What a stupid corporate goal. Unless the sole point of corporate governance is to increase senior management compensation. (Hmmm.)

Agreed and I don't get Tyco vibes but I do get very bad Boston Scientific/Guidant flashbacks. At least BSX was bidding against JNJ. VRX is so desperate for Allergan, they were bidding against themselves

I am following the series with interest but think that ultimately it doesn't much matter if they are playing find the queen with their one-offs. A company that lives by acquisition deserves to have that expense counted as a cost of doing business. If they want to cut R&D and instead spend on acquisitions, fine but it's a cost of doing business and not a one-off.

Kodak went along for a decade "one-offing" restructuring costs. A better way to look at that was as a legitimate business expense and it eventually turned out to be a tell and a signal to keep your money off the table.
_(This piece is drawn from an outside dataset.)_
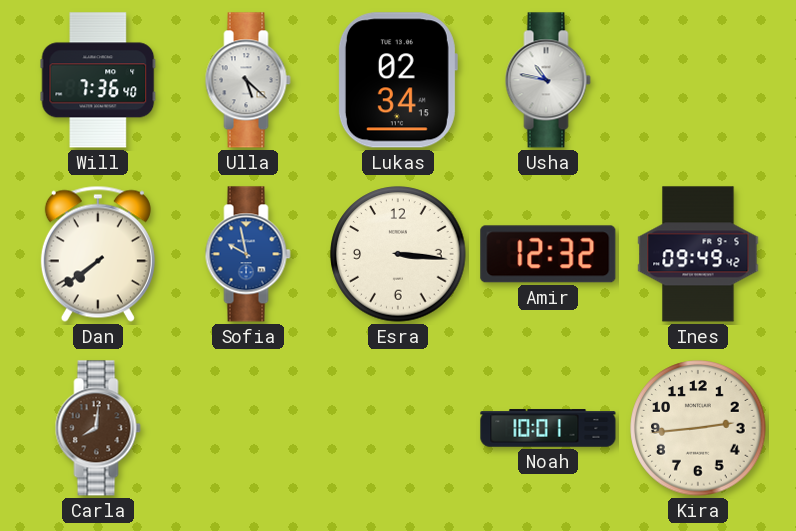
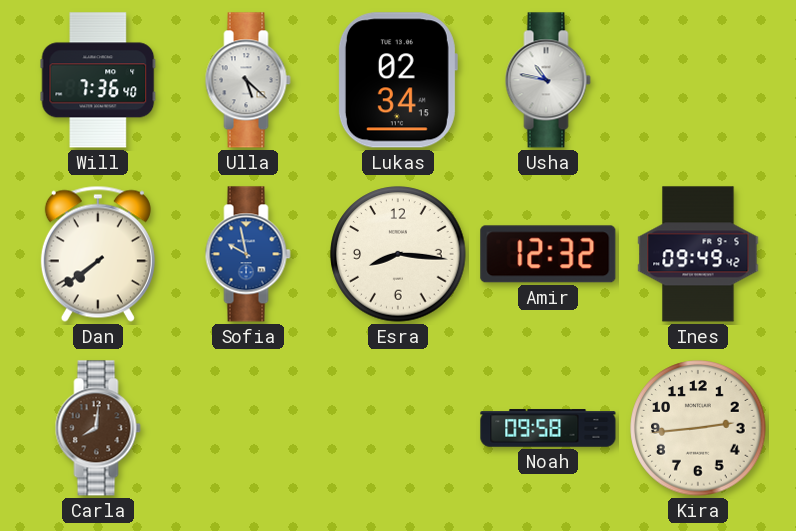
Esra: 3:16 -> 8:16
Noah: 10:01 -> 09:58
Where VRX will run aground is when their access to credit dries up --already dangerously high and set to go redline when Allergan goes through. Their rates are 6-7% fixed and LIBOR+2.5% . These are killer in a low interest rate environment. Interest expense eats up huge amount of operating income even of the non-GAAP variety.

When credit stops, organic growth becomes essential and it ain't there. More troublesome than even the non-GAAP accounting is their insistence that the market look at their profits sans generics and patent loss drugs. This is their business and that will be their growth and it won't be pretty. They are in low margin generics, aging patents and low margin consumer products. Good luck when the acquisition grind to a stop.